Medicinal plants and Alzheimer's disease: Integrating ethnobotanical and contemporary scientific evidence.
Medical Research Council, Newcastle General Hospital, Newcastle upon Tyne, United Kingdom.
The use of complementary medicines such as plant extracts in dementia therapy, varies according to the different cultural traditions. In orthodox Western medicine, contrasting with that in China and the Far East for example, pharmacological properties of traditional cognitive or memory enhancing plants have not been widely investigated in the context of current models of Alzheimer's disease. An exception is Ginkgo biloba in which the ginkgolides have antioxidant, neuroprotective, and cholinergic activities relevant to Alzheimer's disease mechanisms. The therapeutic efficacy of Ginkgo biloba extracts in Alzheimer's disease in placebo-controlled clinical trials is reportedly similar to currently prescribed drugs such as tacrine or donepezil and, importantly, undesirable side effects of Ginkgo biloba are minimal. Old European reference books (eg, medical herbals) document a variety of other plants such as Salvia officinalis (sage) and Melissa officinalis (balm) with memory improving properties, and cholinergic activities have recently been identified in extracts of these plants.

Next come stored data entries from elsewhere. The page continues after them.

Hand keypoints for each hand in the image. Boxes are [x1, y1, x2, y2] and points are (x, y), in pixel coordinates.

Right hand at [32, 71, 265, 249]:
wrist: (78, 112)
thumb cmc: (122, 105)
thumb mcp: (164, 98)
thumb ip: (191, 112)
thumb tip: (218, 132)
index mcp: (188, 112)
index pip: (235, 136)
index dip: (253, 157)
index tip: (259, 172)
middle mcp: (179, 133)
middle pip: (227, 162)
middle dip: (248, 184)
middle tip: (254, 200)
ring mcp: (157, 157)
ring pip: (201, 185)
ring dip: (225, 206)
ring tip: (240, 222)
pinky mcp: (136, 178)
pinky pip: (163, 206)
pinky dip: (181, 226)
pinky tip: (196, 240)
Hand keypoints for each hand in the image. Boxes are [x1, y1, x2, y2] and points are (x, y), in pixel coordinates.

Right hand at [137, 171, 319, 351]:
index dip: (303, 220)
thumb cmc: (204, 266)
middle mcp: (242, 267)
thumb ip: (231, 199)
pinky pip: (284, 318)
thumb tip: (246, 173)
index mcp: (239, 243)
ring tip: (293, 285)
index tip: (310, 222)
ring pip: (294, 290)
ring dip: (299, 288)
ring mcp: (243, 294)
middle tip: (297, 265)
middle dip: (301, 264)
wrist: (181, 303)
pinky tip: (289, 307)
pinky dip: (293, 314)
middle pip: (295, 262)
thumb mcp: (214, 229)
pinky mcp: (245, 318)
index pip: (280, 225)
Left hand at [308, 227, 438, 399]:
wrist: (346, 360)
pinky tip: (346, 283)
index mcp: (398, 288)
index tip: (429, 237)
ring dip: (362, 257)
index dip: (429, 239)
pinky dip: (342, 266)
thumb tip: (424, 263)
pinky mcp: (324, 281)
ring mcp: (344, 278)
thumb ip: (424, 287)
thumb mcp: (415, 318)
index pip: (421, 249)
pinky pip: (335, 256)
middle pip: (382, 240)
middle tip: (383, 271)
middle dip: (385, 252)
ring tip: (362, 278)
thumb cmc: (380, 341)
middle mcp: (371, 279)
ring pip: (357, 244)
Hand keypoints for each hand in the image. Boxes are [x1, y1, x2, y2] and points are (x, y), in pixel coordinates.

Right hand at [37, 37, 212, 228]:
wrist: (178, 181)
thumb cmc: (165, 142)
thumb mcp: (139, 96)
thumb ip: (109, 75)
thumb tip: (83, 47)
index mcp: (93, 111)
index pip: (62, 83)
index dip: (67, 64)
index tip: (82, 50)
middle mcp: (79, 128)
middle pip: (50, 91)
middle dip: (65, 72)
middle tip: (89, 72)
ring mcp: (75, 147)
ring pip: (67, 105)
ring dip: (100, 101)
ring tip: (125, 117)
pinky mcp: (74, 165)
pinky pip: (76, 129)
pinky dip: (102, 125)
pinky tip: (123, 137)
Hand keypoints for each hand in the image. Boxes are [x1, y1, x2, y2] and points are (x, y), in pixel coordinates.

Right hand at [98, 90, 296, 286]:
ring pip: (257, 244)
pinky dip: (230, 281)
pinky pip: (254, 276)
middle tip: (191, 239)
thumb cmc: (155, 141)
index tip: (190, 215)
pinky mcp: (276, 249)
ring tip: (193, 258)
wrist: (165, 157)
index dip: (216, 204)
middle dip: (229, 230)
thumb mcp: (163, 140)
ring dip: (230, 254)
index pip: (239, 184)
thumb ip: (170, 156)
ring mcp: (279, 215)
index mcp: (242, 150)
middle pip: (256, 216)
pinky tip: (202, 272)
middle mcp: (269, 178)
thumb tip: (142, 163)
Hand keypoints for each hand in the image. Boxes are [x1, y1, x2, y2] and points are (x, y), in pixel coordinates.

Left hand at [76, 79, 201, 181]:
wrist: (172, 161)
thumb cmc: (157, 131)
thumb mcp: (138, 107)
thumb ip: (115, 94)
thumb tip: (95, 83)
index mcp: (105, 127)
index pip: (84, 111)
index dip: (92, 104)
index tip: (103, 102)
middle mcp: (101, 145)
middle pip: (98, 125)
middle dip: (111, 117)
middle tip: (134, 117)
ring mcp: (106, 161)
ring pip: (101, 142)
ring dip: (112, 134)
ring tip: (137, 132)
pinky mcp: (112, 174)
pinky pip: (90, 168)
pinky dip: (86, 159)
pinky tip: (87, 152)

Precedents for modern discovery of clinically relevant pharmacological activities in plants with long-established medicinal use include, for example, the interaction of alkaloid opioids in Papaver somniferum (Opium poppy) with endogenous opiate receptors in the brain. With recent major advances in understanding the neurobiology of Alzheimer's disease, and as yet limited efficacy of so-called rationally designed therapies, it may be timely to re-explore historical archives for new directions in drug development. This article considers not only the value of an integrative traditional and modern scientific approach to developing new treatments for dementia, but also in the understanding of disease mechanisms. Long before the current biologically based hypothesis of cholinergic derangement in Alzheimer's disease emerged, plants now known to contain cholinergic antagonists were recorded for their amnesic and dementia-inducing properties.